-- Exercise brief --
Only lines holding the word "Squamous" are wanted. Copy them from the listing below.

-- Study material --
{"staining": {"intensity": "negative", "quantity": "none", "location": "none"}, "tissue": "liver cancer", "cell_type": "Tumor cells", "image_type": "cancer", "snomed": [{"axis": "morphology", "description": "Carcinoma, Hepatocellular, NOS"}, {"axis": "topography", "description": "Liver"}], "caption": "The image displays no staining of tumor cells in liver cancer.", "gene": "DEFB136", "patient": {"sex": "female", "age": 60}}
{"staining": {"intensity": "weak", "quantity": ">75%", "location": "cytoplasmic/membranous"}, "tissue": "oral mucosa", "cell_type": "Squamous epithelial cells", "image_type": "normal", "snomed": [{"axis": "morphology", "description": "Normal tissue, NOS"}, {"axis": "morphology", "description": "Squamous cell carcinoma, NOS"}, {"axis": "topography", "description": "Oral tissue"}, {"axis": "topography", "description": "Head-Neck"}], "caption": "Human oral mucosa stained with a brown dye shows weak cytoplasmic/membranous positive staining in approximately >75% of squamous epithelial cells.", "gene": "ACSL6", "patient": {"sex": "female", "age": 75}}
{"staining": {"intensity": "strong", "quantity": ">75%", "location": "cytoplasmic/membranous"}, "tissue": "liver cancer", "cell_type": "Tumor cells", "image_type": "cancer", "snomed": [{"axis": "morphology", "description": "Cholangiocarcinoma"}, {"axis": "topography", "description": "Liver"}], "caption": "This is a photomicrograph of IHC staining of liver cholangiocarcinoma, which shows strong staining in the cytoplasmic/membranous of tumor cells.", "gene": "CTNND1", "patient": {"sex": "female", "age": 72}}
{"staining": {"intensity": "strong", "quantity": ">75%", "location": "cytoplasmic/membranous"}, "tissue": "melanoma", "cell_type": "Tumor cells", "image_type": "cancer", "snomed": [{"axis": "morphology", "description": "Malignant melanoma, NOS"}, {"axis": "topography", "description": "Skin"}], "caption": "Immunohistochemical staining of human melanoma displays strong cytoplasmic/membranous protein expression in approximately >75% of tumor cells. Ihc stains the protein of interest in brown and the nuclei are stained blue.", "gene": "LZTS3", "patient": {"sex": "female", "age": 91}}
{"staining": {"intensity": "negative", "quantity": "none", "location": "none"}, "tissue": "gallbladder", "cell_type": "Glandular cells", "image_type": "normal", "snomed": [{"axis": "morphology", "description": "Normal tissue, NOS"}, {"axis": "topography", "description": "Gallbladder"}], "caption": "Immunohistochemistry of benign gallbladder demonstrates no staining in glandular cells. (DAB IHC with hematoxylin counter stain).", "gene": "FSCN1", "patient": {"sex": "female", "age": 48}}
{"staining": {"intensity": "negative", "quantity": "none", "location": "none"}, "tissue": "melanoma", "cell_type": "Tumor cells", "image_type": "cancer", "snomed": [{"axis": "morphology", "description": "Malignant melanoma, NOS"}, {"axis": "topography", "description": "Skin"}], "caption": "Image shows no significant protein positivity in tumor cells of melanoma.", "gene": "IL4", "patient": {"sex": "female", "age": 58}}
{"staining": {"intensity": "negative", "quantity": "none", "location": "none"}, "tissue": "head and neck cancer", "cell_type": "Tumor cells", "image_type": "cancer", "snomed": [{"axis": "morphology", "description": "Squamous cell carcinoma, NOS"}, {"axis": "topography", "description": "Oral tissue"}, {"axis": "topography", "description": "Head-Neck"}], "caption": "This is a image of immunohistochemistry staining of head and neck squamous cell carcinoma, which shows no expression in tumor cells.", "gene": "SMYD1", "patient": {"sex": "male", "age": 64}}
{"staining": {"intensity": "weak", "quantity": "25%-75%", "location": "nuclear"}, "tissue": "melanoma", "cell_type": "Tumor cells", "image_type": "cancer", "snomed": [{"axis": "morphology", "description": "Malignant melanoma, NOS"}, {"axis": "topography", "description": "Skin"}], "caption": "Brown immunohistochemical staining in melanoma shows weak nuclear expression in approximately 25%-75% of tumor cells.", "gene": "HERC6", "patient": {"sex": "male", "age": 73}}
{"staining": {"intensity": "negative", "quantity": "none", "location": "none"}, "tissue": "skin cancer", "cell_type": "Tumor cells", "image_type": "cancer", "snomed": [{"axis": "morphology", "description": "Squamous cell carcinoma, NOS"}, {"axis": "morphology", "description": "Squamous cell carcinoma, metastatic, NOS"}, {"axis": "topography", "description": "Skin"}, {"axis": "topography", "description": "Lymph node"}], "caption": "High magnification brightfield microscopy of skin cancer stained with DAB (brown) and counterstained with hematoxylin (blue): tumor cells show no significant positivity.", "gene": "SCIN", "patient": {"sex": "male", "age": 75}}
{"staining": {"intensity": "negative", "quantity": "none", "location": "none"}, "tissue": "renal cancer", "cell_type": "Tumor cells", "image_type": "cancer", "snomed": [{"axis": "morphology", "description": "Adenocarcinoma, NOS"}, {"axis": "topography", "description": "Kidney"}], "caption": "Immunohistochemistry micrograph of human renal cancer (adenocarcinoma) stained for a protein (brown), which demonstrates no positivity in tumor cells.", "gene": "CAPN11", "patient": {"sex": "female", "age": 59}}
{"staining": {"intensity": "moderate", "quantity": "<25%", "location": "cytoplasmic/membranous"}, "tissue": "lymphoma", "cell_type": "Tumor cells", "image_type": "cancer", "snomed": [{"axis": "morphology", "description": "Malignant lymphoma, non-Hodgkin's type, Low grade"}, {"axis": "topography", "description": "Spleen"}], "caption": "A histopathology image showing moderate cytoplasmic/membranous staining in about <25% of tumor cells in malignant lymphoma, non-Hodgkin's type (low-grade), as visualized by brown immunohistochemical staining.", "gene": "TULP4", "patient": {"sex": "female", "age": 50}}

-- Solution for this task --
{"staining": {"intensity": "weak", "quantity": ">75%", "location": "cytoplasmic/membranous"}, "tissue": "oral mucosa", "cell_type": "Squamous epithelial cells", "image_type": "normal", "snomed": [{"axis": "morphology", "description": "Normal tissue, NOS"}, {"axis": "morphology", "description": "Squamous cell carcinoma, NOS"}, {"axis": "topography", "description": "Oral tissue"}, {"axis": "topography", "description": "Head-Neck"}], "caption": "Human oral mucosa stained with a brown dye shows weak cytoplasmic/membranous positive staining in approximately >75% of squamous epithelial cells.", "gene": "ACSL6", "patient": {"sex": "female", "age": 75}}
{"staining": {"intensity": "negative", "quantity": "none", "location": "none"}, "tissue": "head and neck cancer", "cell_type": "Tumor cells", "image_type": "cancer", "snomed": [{"axis": "morphology", "description": "Squamous cell carcinoma, NOS"}, {"axis": "topography", "description": "Oral tissue"}, {"axis": "topography", "description": "Head-Neck"}], "caption": "This is a image of immunohistochemistry staining of head and neck squamous cell carcinoma, which shows no expression in tumor cells.", "gene": "SMYD1", "patient": {"sex": "male", "age": 64}}
{"staining": {"intensity": "negative", "quantity": "none", "location": "none"}, "tissue": "skin cancer", "cell_type": "Tumor cells", "image_type": "cancer", "snomed": [{"axis": "morphology", "description": "Squamous cell carcinoma, NOS"}, {"axis": "morphology", "description": "Squamous cell carcinoma, metastatic, NOS"}, {"axis": "topography", "description": "Skin"}, {"axis": "topography", "description": "Lymph node"}], "caption": "High magnification brightfield microscopy of skin cancer stained with DAB (brown) and counterstained with hematoxylin (blue): tumor cells show no significant positivity.", "gene": "SCIN", "patient": {"sex": "male", "age": 75}}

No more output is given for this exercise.